Fed Adds Coronavirus-Related Scenarios to Annual Bank Stress Tests

Jun 26, 2020Federal Regulation, News

As part of the Federal Reserve’s annual stress tests, it is also assessing large banks’ abilities to handle recession scenarios related to the COVID-19 pandemic. According to a press release announcing the results of its 2020 stress tests and additional analyses conducted in light of COVID-19, “in addition to its normal stress test, the Board conducted a sensitivity analysis to assess the resiliency of large banks under three hypothetical recessions, or downside scenarios, which could result from the coronavirus event. The scenarios included a V-shaped recession and recovery; a slower, U-shaped recession and recovery; and a W-shaped, double-dip recession.”
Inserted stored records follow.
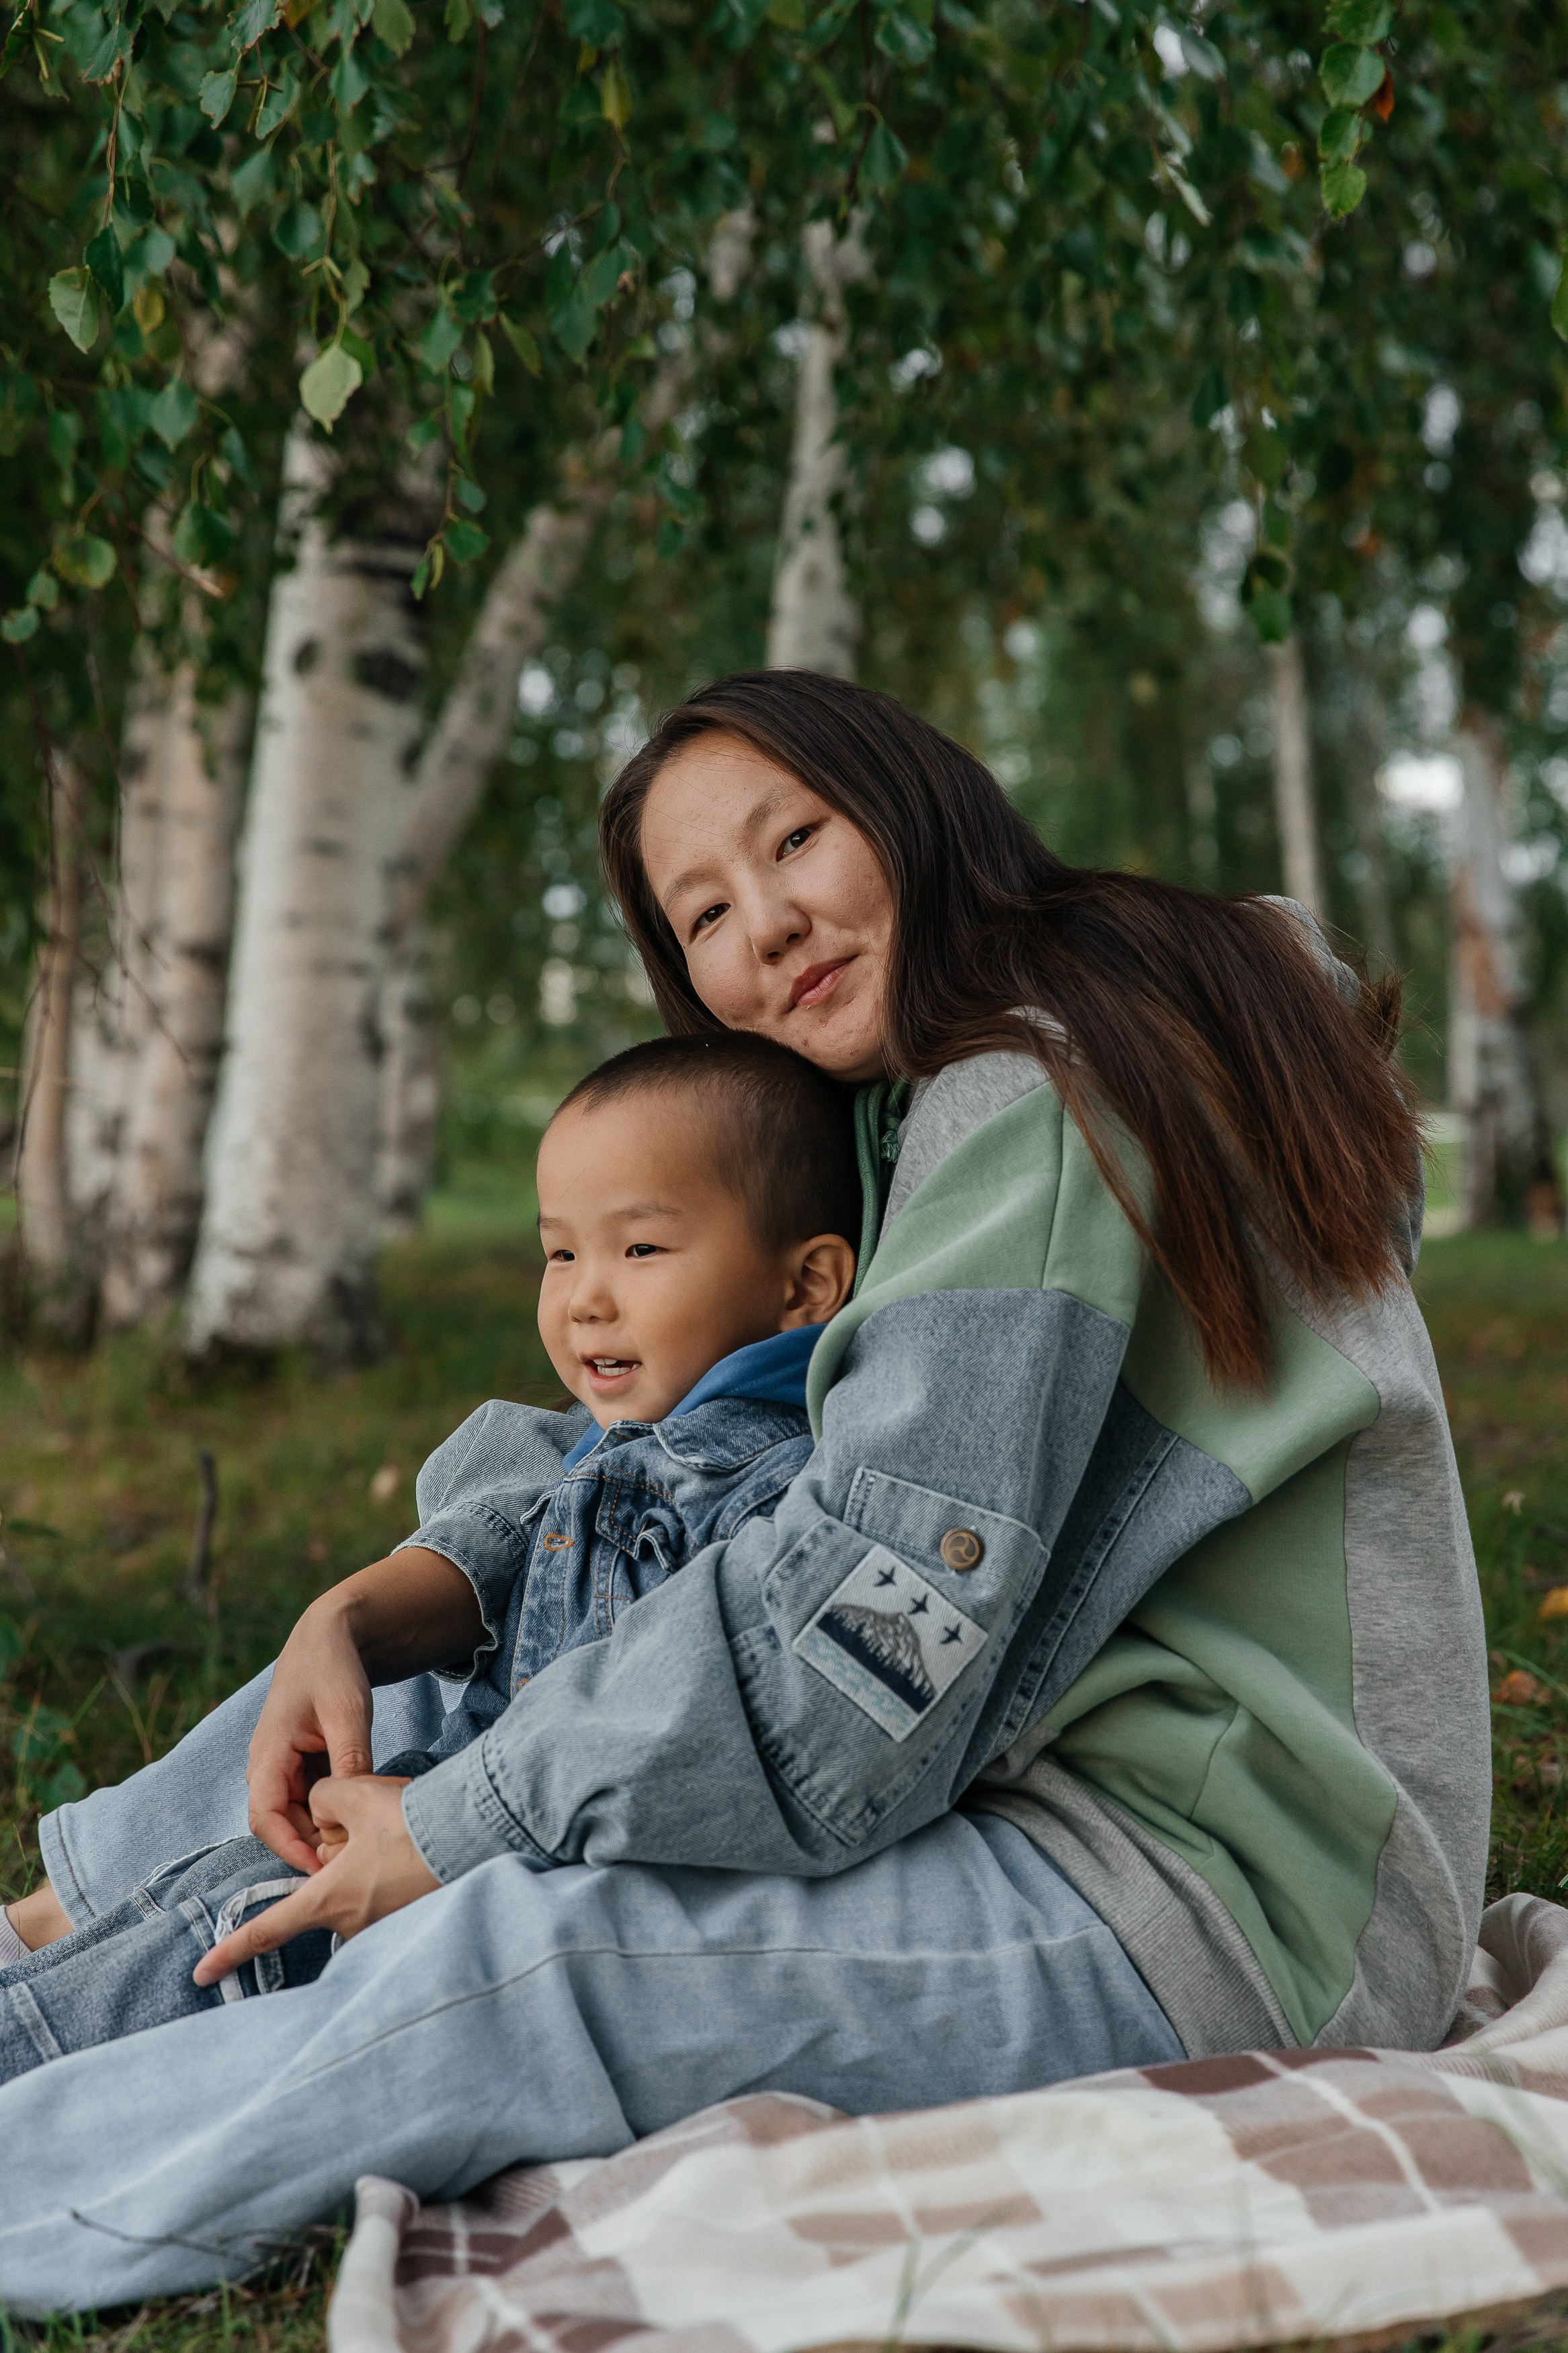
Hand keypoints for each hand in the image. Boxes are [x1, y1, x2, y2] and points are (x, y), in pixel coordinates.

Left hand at [194, 1776, 437, 1987]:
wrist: (473, 1834)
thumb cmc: (409, 1820)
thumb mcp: (352, 1794)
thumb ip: (321, 1797)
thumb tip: (322, 1810)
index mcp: (327, 1898)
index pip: (267, 1929)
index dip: (230, 1951)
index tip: (200, 1975)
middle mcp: (351, 1922)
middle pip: (325, 1891)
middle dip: (340, 1857)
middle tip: (375, 1828)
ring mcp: (384, 1926)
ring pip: (359, 1889)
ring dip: (372, 1863)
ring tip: (404, 1835)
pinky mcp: (412, 1919)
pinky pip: (389, 1895)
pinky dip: (396, 1872)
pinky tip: (419, 1849)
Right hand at [247, 1597, 375, 1872]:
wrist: (329, 1637)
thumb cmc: (332, 1668)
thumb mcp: (347, 1711)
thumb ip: (350, 1758)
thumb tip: (355, 1808)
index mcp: (268, 1754)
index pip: (265, 1818)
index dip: (289, 1849)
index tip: (320, 1871)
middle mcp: (269, 1766)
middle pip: (283, 1825)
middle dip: (313, 1846)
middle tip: (355, 1861)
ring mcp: (285, 1768)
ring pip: (300, 1816)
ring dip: (325, 1830)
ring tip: (363, 1840)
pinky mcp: (303, 1766)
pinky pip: (313, 1801)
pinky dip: (333, 1812)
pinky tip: (362, 1816)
The ‘sensitivity analysis’ of banks’ resilience will help the Fed develop policies on stock buybacks, capital requirements, and dividends.

The analysis of worst-case scenarios “will help us judge whether banks would have enough capital if economic and financial conditions were to worsen,” said Randal Quarles, the Federal Reserve’s Vice Chair for Supervision, as reported by the Wall Street Journal. “We simply would not have been doing our jobs if we had just run the test using a scenario framed before the economy began to deteriorate.”

These results, and those from routine stress tests, were released June 25. The Fed will continue to use the original tests to form its capital-buffer requirements, but the sensitivity analysis will help to decide if banks can pay dividends or buy back their own stock.

“Should our assessment of the Covid event’s likely evolution change, of course, we will act expeditiously to resize the buffer or take other appropriate actions,” Quarles said.

Alternatively, many regulators in Europe have told banks to halt capital distributions. Quarles however, stated that he preferred a “more granular” way of determining if banks can buy their stock back, as “there aren’t as many folks in Europe who rely on dividend income for income as there are in the United States.”